Why: A few weeks ago, a young woman we work with had no idea who Ziggy Stardust was. Well, she’ll know all about the David Bowie alter ego if she attends what should be a wild night July 27 in Morningside Park, which begins with a dance party and Bowie look-alike contest, followed by a screening of Pennebaker’s 1973 film, with Pennebaker on hand to talk about the work, which documented the July 3, 1973, performance of Ziggy Stardust and the Spiders from Mars at the Hammersmith Odeon in London. Bowie’s record, The Rise and Fall of Ziggy Stardust and the Spiders from Mars, came during a particularly fruitful period, right in between Hunky Dory and Aladdin Sane. The soundtrack features such Bowie greats as “Moonage Daydream,” “Space Oddity,” “Cracked Actor,” “Changes,” “Suffragette City,” and “Rock ’n’ Roll Suicide” as well as the Bowie-penned Mott the Hoople hit “All the Young Dudes” and covers of the Stones’ “Let’s Spend the Night Together” and the Velvet Underground’s “White Light/White Heat.” The evening is presented by Maysles Cinema and Reel Harlem: The Historic Harlem Parks Film Festival.

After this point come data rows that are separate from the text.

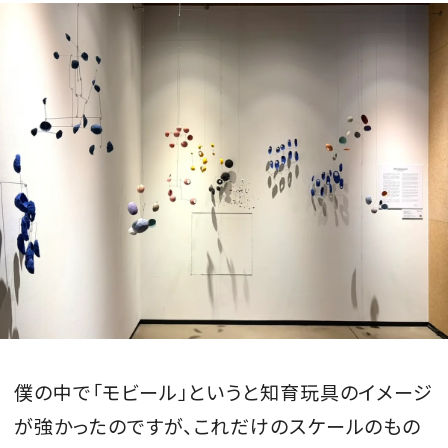
僕の中で「モビール」というと知育玩具のイメージ
が強かったのですが、これだけのスケールのもの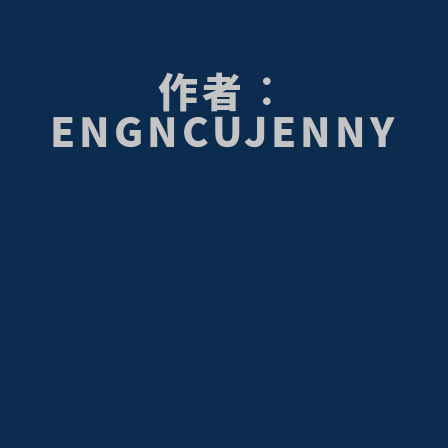
作者：
ENGNCUJENNY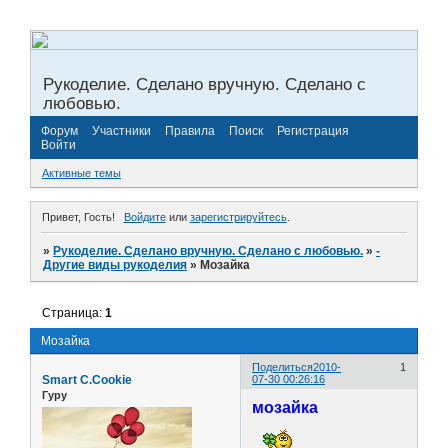
Рукоделие. Сделано вручную. Сделано с
любовью.
Форум
Участники
Правила
Поиск
Регистрация
Войти
Активные темы
Привет, Гость!
Войдите
или
зарегистрируйтесь
.
»
Рукоделие. Сделано вручную. Сделано с любовью.
»
­
Другие виды рукоделия
»
Мозайка
Страница:
1
Мозайка
Поделиться
2010-
1
Smart C.Cookie
07-30 00:26:16
Гуру
мозайка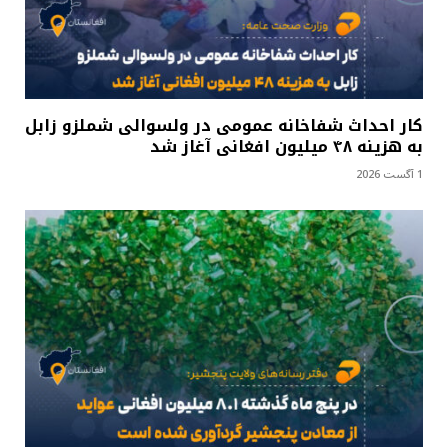
کار احداث شفاخانه عمومی در ولسوالی شملزو زابل
به هزینه ۴۸ میلیون افغانی آغاز شد
1 آگست 2026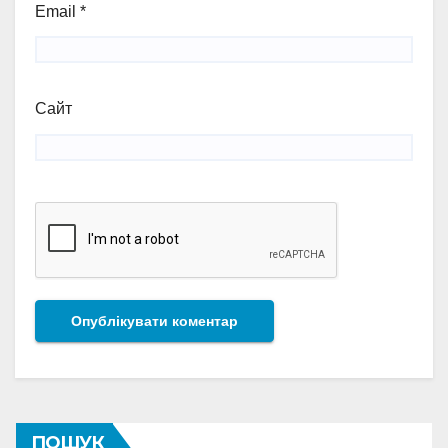
Email
*
Сайт
ПОШУК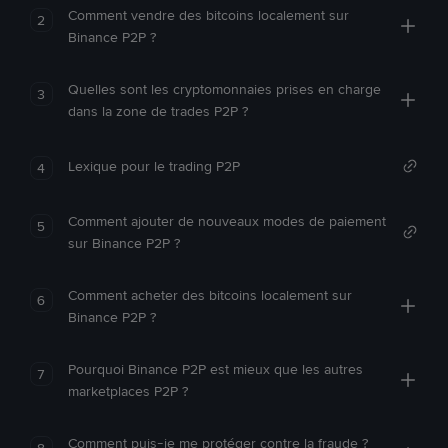
Comment vendre des bitcoins localement sur
2
Binance P2P ?
Quelles sont les cryptomonnaies prises en charge
3
dans la zone de trades P2P ?
Lexique pour le trading P2P
4
Comment ajouter de nouveaux modes de paiement
5
sur Binance P2P ?
Comment acheter des bitcoins localement sur
6
Binance P2P ?
Pourquoi Binance P2P est mieux que les autres
7
marketplaces P2P ?
Comment puis-je me protéger contre la fraude ?
8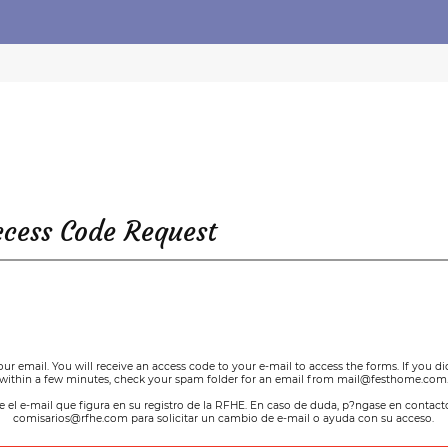
ccess Code Request
our email. You will receive an access code to your e-mail to access the forms. If you did
within a few minutes, check your spam folder for an email from mail@festhome.com
ce el e-mail que figura en su registro de la RFHE. En caso de duda, p?ngase en contac
comisarios@rfhe.com para solicitar un cambio de e-mail o ayuda con su acceso.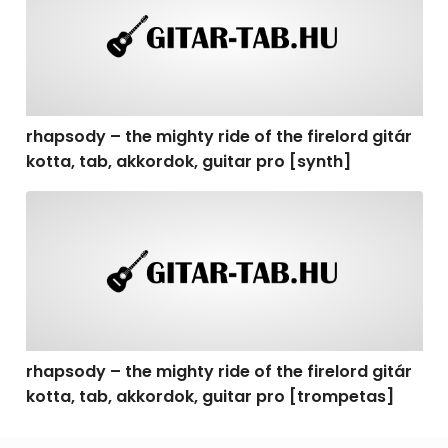
rhapsody – the mighty ride of the firelord gitár
kotta, tab, akkordok, guitar pro [synth]
rhapsody – the mighty ride of the firelord gitár kotta, 
rhapsody – the mighty ride of the firelord gitár
kotta, tab, akkordok, guitar pro [trompetas]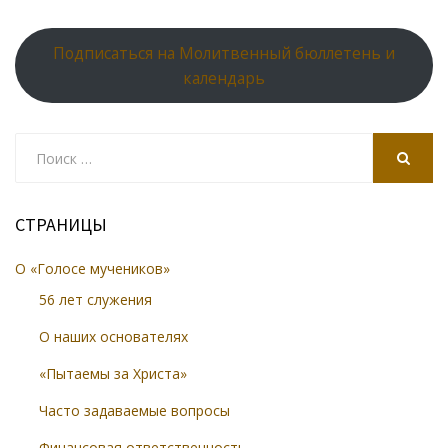
Подписаться на Молитвенный бюллетень и
календарь
Search
for:
SEARCH
СТРАНИЦЫ
О «Голосе мучеников»
56 лет служения
О наших основателях
«Пытаемы за Христа»
Часто задаваемые вопросы
Финансовая ответственность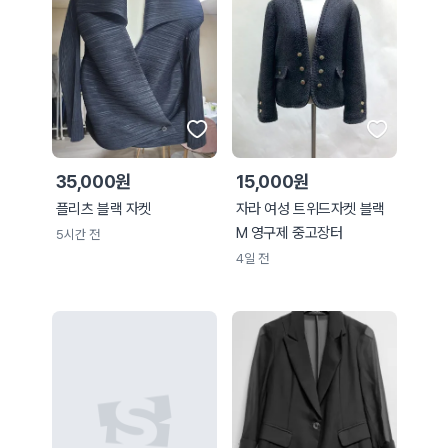
35,000원
15,000원
플리츠 블랙 자켓
자라 여성 트위드자켓 블랙
M 영구제 중고장터
5시간 전
4일 전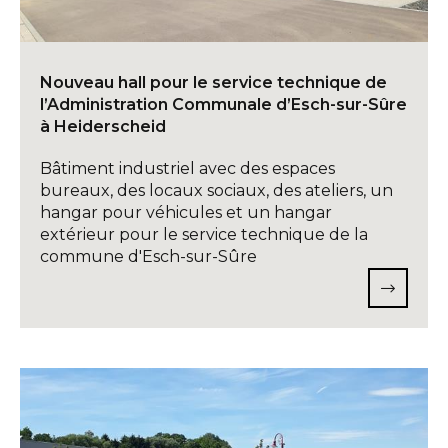
Nouveau hall pour le service technique de
l’Administration Communale d’Esch-sur-Sûre
à Heiderscheid
Bâtiment industriel avec des espaces
bureaux, des locaux sociaux, des ateliers, un
hangar pour véhicules et un hangar
extérieur pour le service technique de la
commune d'Esch-sur-Sûre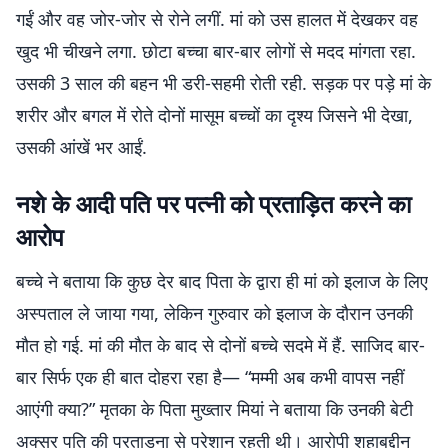
गईं और वह जोर-जोर से रोने लगीं. मां को उस हालत में देखकर वह
खुद भी चीखने लगा. छोटा बच्चा बार-बार लोगों से मदद मांगता रहा.
उसकी 3 साल की बहन भी डरी-सहमी रोती रही. सड़क पर पड़े मां के
शरीर और बगल में रोते दोनों मासूम बच्चों का दृश्य जिसने भी देखा,
उसकी आंखें भर आईं.
नशे के आदी पति पर पत्नी को प्रताड़ित करने का
आरोप
बच्चे ने बताया कि कुछ देर बाद पिता के द्वारा ही मां को इलाज के लिए
अस्पताल ले जाया गया, लेकिन गुरुवार को इलाज के दौरान उनकी
मौत हो गई. मां की मौत के बाद से दोनों बच्चे सदमे में हैं. साजिद बार-
बार सिर्फ एक ही बात दोहरा रहा है— “मम्मी अब कभी वापस नहीं
आएंगी क्या?” मृतका के पिता मुख्तार मियां ने बताया कि उनकी बेटी
अक्सर पति की प्रताड़ना से परेशान रहती थी। आरोपी शहाबुद्दीन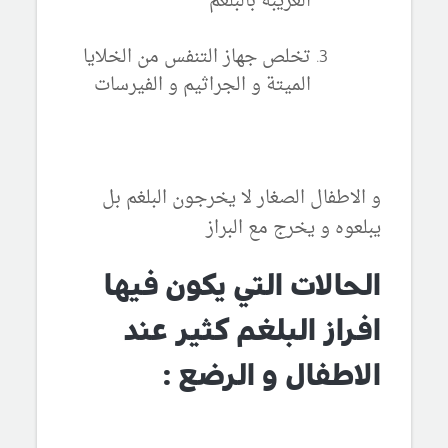
الغريبة بالبلغم
تخلص جهاز التنفس من الخلايا
الميتة و الجراثيم و الفيرسات
و الاطفال الصغار لا يخرجون البلغم بل
يبلعوه و يخرج مع البراز
الحالات التي يكون فيها
افراز البلغم كثير عند
الاطفال و الرضع :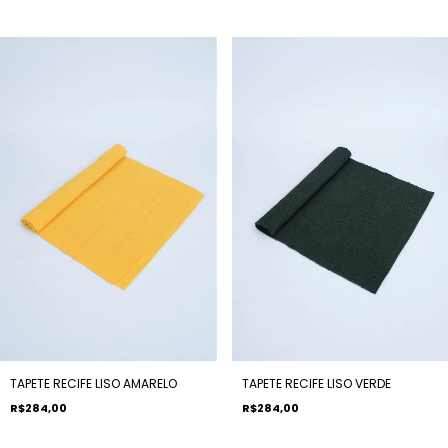
TAPETE RECIFE LISO AMARELO
TAPETE RECIFE LISO VERDE
R$284,00
R$284,00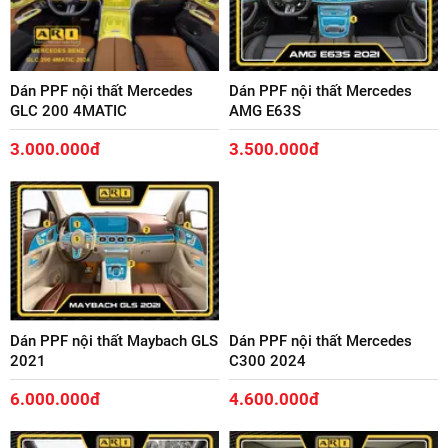
Dán PPF nội thất Mercedes
Dán PPF nội thất Mercedes
GLC 200 4MATIC
AMG E63S
3.000.000đ
3.500.000đ
Dán PPF nội thất Maybach GLS
Dán PPF nội thất Mercedes
2021
C300 2024
6.000.000đ
4.600.000đ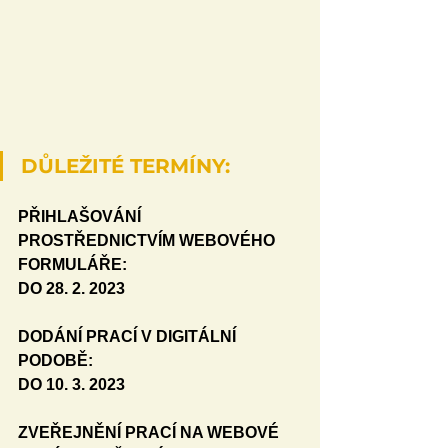
DŮLEŽITÉ TERMÍNY:
PŘIHLAŠOVÁNÍ 
PROSTŘEDNICTVÍM WEBOVÉHO 
FORMULÁŘE:
DO 28. 2. 2023
DODÁNÍ PRACÍ V DIGITÁLNÍ 
PODOBĚ:
DO 10. 3. 2023
ZVEŘEJNĚNÍ PRACÍ NA WEBOVÉ 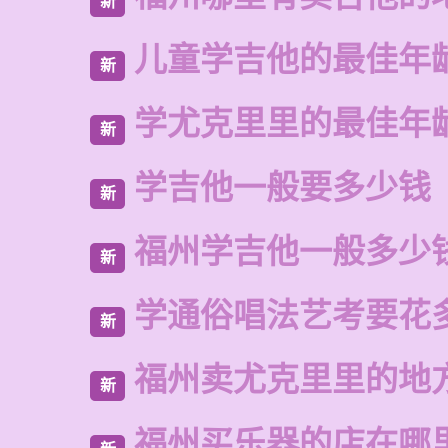
新
儿童学吉他的最佳年
新
学尤克里里的最佳年
新
学吉他一般要多少钱
新
福州学吉他一般多少
新
学通俗唱法艺考要花
新
福州卖尤克里里的地
新
福州买乐器的店在哪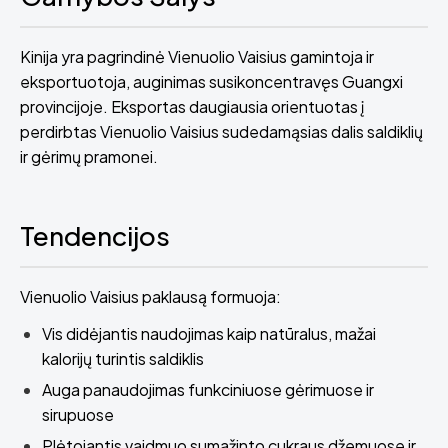
Kinija yra pagrindinė Vienuolio Vaisius gamintoja ir
eksportuotoja, auginimas susikoncentravęs Guangxi
provincijoje. Eksportas daugiausia orientuotas į
perdirbtas Vienuolio Vaisius sudedamąsias dalis saldiklių
ir gėrimų pramonei.
Tendencijos
Vienuolio Vaisius paklausą formuoja:
Vis didėjantis naudojimas kaip natūralus, mažai
kalorijų turintis saldiklis
Auga panaudojimas funkciniuose gėrimuose ir
sirupuose
Plėtojantis vaidmuo sumažinto cukraus džemuose ir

The fifth annual New York City Poetry Festival, which continues Sunday on Governors Island, honors Gotham’s literary heritage with three stages named after a trio of iconic landmarks, the Algonquin, the White Horse, and Chumley’s. Poets from dozens of publishing houses, university presses, and nonprofit organizations read their works, in addition to the open mic Ring of Daisies and other places where poetry just pops up. There are lots of booths, a food truck, and a beer garden that declares that “the psychiatrist is in.” Walking across the big field, you can listen as one poem from one location morphs into one from another and then one from another in a kind of audio rainbow of words and expression. You can make visible poetry with Rachel Ossip’s interactive “to touch” installation, add your own epitaph to Christine Stoddard’s “Word Graveyard,” get a word as part of Maya Stein and Amy Tingle’s Tandem Poetry Project, and hang out with Karl C. Leone’s “Dionysia: A Bacchic Ode” (featuring art by Alexis Myre, music by Larkin Grimm, and live performances by Daniel Benhamu, Aron Canter, Nettie Chickering, Jochem le Cointre, Eli Condon, Mateo d’Amato, Hailey Kemp, Rafeh Mahmud, Siever O’Connor-Aoki, Olivia Porter, Vanessa Rose, and Michelle Rosen). Be sure to also check out building 407b for the Children’s Poetry Festival, Amy Bassin and Mark Blickley’s “Dream Streams,” the analog participatory “Typewriter Project: The Subconscious of the City,” and the Poetry Brothel, where you can get an extremely private one-on-one reading for a small fee. As an added bonus, stop by LMCC’s “(Counter) Public Art, Intervention & Performance in Lower Manhattan from 1978-1993” exhibition at the Arts Center at Governors Island to see video of John Kelly’s Love of a Poet piece from 1990.